Classical thermodynamic analyses of combustion processes consider only the combustion end states, due to an inability to analyze the high-speed, high-temperature chemical processes that occur before the end states are reached during the combustion event. As a result, accepted combustion analyses typically combine energy conservation laws with the requirement for end state equilibrium conditions to determine the range of energies expected to be available and accessible to the combustion products produced in an internal combustion engine.

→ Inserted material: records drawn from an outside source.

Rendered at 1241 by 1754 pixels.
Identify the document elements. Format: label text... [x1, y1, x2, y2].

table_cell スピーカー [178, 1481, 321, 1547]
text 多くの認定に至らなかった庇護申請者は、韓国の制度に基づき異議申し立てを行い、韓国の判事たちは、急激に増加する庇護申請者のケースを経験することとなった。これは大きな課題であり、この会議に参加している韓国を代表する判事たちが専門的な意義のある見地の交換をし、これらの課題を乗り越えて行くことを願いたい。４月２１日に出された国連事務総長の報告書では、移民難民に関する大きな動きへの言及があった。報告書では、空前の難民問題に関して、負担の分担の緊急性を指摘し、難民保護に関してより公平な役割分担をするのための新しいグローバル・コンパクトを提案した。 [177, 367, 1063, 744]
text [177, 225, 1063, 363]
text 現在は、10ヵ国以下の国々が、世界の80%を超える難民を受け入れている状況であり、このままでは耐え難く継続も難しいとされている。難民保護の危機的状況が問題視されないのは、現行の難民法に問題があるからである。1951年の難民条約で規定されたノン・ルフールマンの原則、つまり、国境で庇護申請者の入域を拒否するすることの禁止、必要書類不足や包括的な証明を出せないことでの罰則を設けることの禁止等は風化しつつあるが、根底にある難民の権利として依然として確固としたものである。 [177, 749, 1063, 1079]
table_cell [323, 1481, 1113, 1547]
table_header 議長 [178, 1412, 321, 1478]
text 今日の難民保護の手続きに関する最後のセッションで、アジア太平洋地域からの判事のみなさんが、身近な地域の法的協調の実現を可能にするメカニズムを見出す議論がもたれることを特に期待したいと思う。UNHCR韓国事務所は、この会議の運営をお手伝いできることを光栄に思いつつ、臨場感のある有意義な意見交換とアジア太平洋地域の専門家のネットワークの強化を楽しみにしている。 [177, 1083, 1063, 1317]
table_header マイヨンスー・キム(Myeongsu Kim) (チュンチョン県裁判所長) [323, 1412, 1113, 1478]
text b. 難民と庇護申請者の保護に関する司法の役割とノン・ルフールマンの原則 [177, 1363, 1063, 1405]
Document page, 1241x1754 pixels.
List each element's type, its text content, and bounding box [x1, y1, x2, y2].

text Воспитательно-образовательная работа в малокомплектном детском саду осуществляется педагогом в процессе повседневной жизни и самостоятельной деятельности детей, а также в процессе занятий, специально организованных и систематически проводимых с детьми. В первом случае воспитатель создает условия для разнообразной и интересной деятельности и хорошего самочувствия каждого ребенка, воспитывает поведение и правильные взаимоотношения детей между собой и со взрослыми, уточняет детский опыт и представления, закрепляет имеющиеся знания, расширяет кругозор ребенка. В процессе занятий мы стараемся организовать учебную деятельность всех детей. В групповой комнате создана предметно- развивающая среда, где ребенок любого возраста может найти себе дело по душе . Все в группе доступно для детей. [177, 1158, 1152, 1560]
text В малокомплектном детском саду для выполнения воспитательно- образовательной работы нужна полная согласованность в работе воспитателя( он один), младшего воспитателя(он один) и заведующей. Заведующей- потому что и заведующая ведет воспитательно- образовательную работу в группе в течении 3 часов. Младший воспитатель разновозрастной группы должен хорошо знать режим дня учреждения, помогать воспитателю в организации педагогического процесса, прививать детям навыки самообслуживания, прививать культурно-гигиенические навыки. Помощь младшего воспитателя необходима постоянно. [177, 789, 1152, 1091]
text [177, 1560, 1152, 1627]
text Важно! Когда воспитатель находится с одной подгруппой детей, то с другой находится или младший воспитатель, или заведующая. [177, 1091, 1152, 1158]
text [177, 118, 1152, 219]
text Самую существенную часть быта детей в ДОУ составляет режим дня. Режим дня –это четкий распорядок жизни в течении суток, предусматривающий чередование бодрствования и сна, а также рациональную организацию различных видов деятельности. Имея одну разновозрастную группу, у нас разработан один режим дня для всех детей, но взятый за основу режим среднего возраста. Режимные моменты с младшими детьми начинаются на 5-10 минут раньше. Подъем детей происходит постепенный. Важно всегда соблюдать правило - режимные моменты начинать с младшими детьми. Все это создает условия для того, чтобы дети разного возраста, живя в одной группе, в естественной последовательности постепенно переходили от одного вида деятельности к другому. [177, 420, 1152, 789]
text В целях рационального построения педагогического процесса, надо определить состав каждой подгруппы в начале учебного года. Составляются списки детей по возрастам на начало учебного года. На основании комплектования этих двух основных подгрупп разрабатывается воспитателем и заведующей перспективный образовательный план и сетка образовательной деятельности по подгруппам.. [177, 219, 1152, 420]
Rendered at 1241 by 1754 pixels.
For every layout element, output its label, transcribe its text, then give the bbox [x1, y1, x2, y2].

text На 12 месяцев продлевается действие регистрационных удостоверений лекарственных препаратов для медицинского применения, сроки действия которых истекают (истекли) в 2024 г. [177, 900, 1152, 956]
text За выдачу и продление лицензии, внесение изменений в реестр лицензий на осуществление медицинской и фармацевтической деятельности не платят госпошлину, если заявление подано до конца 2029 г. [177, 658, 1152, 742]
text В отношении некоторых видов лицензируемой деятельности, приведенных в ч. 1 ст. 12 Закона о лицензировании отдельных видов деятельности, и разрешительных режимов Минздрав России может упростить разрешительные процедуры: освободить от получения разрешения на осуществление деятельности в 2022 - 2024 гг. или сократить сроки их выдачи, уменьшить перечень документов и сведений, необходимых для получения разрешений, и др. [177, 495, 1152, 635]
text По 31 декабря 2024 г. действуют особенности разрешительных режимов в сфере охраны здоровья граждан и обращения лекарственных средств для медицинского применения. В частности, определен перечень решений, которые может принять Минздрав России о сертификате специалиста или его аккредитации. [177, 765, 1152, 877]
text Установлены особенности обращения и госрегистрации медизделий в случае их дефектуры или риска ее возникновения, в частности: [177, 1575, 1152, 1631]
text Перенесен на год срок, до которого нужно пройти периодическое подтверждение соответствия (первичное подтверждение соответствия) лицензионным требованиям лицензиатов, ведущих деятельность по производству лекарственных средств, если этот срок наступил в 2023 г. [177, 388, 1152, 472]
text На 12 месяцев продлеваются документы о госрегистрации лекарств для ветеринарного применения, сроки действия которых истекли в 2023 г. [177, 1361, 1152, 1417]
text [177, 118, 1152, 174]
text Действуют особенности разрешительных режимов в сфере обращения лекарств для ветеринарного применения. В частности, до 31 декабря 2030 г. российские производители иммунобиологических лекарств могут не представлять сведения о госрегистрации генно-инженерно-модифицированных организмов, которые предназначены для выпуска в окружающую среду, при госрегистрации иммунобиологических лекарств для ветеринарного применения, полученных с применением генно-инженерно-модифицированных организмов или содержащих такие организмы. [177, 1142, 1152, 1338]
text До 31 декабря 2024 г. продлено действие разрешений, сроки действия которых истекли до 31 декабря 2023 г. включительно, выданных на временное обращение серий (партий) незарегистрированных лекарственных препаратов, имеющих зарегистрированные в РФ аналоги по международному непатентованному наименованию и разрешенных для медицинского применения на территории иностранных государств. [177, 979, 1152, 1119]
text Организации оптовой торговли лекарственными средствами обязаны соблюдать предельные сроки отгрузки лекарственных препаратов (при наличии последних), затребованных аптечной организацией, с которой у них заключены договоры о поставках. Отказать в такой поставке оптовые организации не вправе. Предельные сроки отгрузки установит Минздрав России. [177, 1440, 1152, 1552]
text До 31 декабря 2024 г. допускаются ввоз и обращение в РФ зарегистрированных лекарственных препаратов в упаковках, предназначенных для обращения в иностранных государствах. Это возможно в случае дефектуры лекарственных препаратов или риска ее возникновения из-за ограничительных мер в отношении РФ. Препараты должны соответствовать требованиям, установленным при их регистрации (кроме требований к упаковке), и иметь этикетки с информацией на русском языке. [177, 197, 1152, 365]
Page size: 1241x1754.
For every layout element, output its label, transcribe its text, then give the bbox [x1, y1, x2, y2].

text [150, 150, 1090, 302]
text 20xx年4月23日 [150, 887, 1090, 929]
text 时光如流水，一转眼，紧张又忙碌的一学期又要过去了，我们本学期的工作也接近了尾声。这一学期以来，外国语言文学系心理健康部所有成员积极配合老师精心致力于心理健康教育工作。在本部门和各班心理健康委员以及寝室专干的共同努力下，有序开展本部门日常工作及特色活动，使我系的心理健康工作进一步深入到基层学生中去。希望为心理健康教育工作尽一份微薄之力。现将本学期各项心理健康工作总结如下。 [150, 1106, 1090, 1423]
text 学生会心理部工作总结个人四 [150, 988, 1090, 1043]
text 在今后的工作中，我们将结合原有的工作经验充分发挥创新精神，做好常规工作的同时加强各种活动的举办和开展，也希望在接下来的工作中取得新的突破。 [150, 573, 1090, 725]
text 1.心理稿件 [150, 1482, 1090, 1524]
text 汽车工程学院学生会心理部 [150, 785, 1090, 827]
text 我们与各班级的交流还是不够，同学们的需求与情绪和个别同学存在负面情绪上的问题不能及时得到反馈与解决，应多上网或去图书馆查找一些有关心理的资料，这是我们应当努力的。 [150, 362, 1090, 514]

Historically, it has been demonstrated that the efficiency of a combustion process increases slightly with increasing pressures. This increased efficiency has been attributed to the fact that most chemical reactions involved in combustion are known to proceed more completely when the pressure of the reaction is increased. It is also historically known that diesel combustion engines tend to produce more efficient combustion when the ratio of fuel with respect to air injected into the engine is decreased, in a fuel-air composition known as a lean-burn fuel mixture. It has additionally been demonstrated that the combustion event, being inherently an exothermic process, proceeds more completely at low temperatures relative to high temperatures. This has important consequences in that it is also well-known that production of unwanted combustion by-products, such as CO, H.sub.2, OH, H, O, and NO.sub.x, increases as the temperature of the combustion event increases.
These three well-known observations suggest that for optimization of combustion efficiency and simultaneous suppression of unwanted by-products like NO.sub.x, a combustion process should be controlled to proceed at a relatively high pressure and a relatively low temperature, and should employ a relatively lean fuel mixture. In practice, however, it has been demonstrated historically that lean fuel mixtures produce even higher NO.sub.x levels than conventional fuel-air ratios under normal combustion conditions; and further that high pressure combustion conditions cannot be maintained at low temperatures. This last result is, in fact, predicted by the thermodynamic equilibrium conditions and end-state analysis on which classical combustion theory is based, as mentioned above. Combustion technology and its classical theoretical underpinnings have thus heretofore produced only suboptimal fuel compositions and combustion processes.